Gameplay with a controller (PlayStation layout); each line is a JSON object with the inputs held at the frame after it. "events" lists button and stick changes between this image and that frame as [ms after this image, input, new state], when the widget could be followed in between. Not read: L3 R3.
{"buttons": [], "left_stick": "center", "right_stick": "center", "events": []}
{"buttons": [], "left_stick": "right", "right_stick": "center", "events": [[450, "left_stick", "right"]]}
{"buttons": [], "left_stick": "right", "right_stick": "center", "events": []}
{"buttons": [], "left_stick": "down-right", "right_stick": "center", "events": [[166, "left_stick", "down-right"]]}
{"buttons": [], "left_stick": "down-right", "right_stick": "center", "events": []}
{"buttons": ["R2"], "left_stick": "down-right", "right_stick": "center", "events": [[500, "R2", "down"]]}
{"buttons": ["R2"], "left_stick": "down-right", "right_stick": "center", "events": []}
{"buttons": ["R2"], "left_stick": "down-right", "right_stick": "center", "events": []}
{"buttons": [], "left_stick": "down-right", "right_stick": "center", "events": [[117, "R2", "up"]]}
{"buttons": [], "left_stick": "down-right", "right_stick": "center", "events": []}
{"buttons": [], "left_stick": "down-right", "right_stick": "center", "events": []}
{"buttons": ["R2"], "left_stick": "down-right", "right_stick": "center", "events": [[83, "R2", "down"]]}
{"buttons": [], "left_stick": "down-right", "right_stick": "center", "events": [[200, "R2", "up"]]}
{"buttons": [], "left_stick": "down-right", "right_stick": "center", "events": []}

==*==

> _What the task requires_
Set the entries down again precisely as they were given.

> _Solution to this task_
Gameplay with a controller (PlayStation layout); each line is a JSON object with the inputs held at the frame after it. "events" lists button and stick changes between this image and that frame as [ms after this image, input, new state], when the widget could be followed in between. Not read: L3 R3.
{"buttons": [], "left_stick": "center", "right_stick": "center", "events": []}
{"buttons": [], "left_stick": "right", "right_stick": "center", "events": [[450, "left_stick", "right"]]}
{"buttons": [], "left_stick": "right", "right_stick": "center", "events": []}
{"buttons": [], "left_stick": "down-right", "right_stick": "center", "events": [[166, "left_stick", "down-right"]]}
{"buttons": [], "left_stick": "down-right", "right_stick": "center", "events": []}
{"buttons": ["R2"], "left_stick": "down-right", "right_stick": "center", "events": [[500, "R2", "down"]]}
{"buttons": ["R2"], "left_stick": "down-right", "right_stick": "center", "events": []}
{"buttons": ["R2"], "left_stick": "down-right", "right_stick": "center", "events": []}
{"buttons": [], "left_stick": "down-right", "right_stick": "center", "events": [[117, "R2", "up"]]}
{"buttons": [], "left_stick": "down-right", "right_stick": "center", "events": []}
{"buttons": [], "left_stick": "down-right", "right_stick": "center", "events": []}
{"buttons": ["R2"], "left_stick": "down-right", "right_stick": "center", "events": [[83, "R2", "down"]]}
{"buttons": [], "left_stick": "down-right", "right_stick": "center", "events": [[200, "R2", "up"]]}
{"buttons": [], "left_stick": "down-right", "right_stick": "center", "events": []}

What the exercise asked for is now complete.